I sighed and thought for a moment. At this point, if anybody’s liver was going on holiday to Prince Edward Island, it ought to be mine. “Oh, forget it.” I said, “Just leave her.”
Maedi Visna, caseous lymphadenitis, Chlamydia psitacci. The more time I spent researching sheep diseases, the more anxious I became. We hadn’t even started lambing yet; what else was going to go wrong? I was too embarrassed to phone the vet any more, especially since the receptionist had started answering the phone with: “Hi Alyson. What is it this time?”
Eventually and against all odds, Dora did get better. Our scrapie case turned out not to be scrapie at all, but a combination of pneumonia, overgrown feet and excessive Googling. I wish I could say that this was the end of our bad luck, but it was really just the beginning. Out of a flock eight ewes - in addition scrapie scare and copper poisoning- we’ve had two abortions, two retained placentae, one barely averted prolapse, ring womb , breech lambs, one dead lamb, a foot abscess, entropion , inexplicable lameness and now lice. Who knows what plagues summer will bring?

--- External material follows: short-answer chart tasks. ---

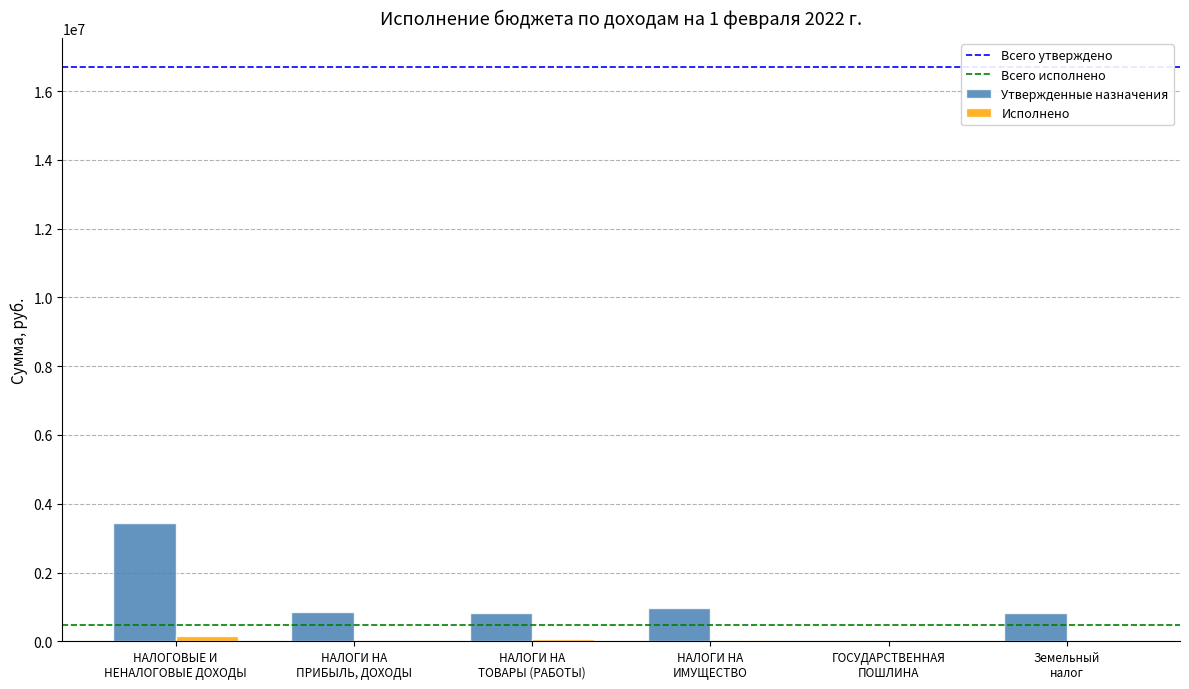

What is the sum of all Утвержденные назначения values?

6900480.0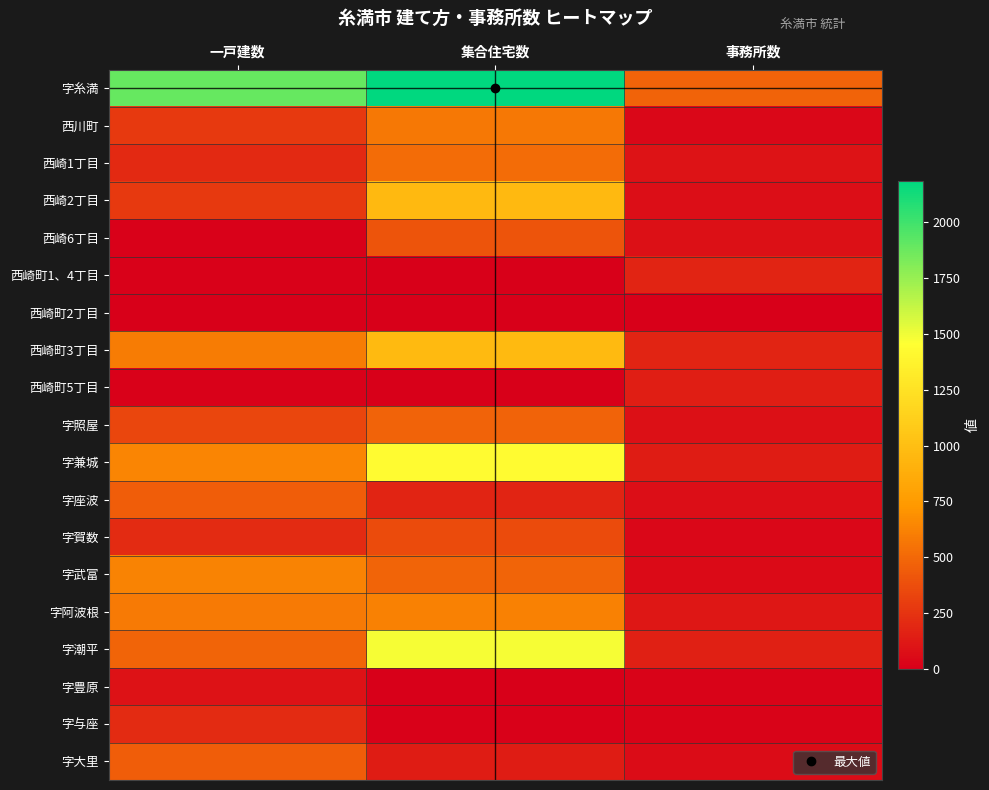

Rank the series by their maximum value, from highest to lowest.

字糸満, 字潮平, 字兼城, 西崎町3丁目, 西崎2丁目, 字武富, 字阿波根, 西川町, 西崎1丁目, 字照屋, 字座波, 字大里, 西崎6丁目, 字賀数, 字与座, 西崎町1、4丁目, 西崎町5丁目, 字豊原, 西崎町2丁目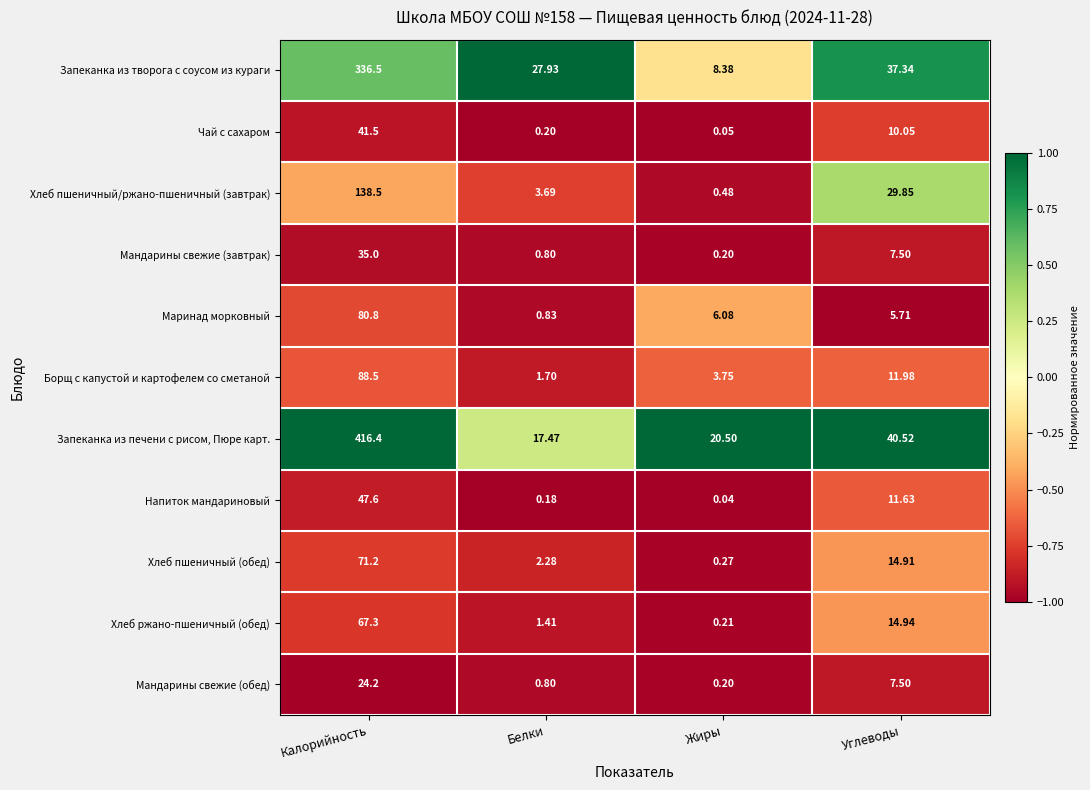

List the series in order of their peak value, highest first.

Запеканка из печени с рисом, Пюре карт., Запеканка из творога с соусом из кураги, Хлеб пшеничный/ржано-пшеничный (завтрак), Борщ с капустой и картофелем со сметаной, Маринад морковный, Хлеб пшеничный (обед), Хлеб ржано-пшеничный (обед), Напиток мандариновый, Чай с сахаром, Мандарины свежие (завтрак), Мандарины свежие (обед)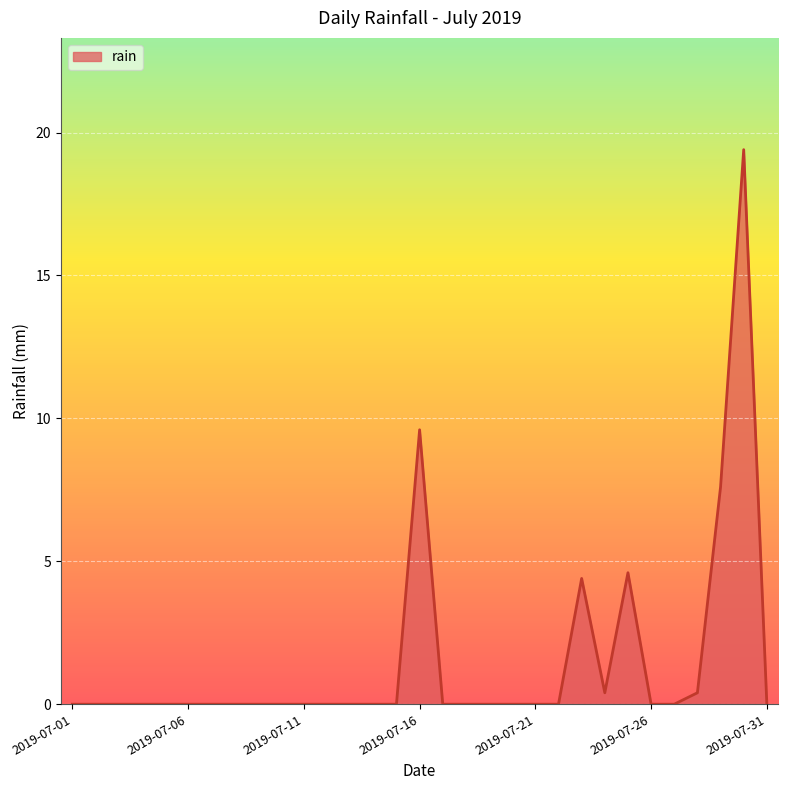

What is the difference between the maximum and minimum values?

19.4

So the moral of this story is…. I guess there really is no moral. I’m still not entirely convinced that you can bring disaster your way by merely taunting it. Sometimes bad luck just happens. You learn what you can from it, and then you move on. Now I have some tough decisions to make. I know farmers always say culling makes the herd, but if I were to cull all the trouble makers from my flock, I would be left raising chickens, which, come to think of it, doesn’t sound like such a bad idea!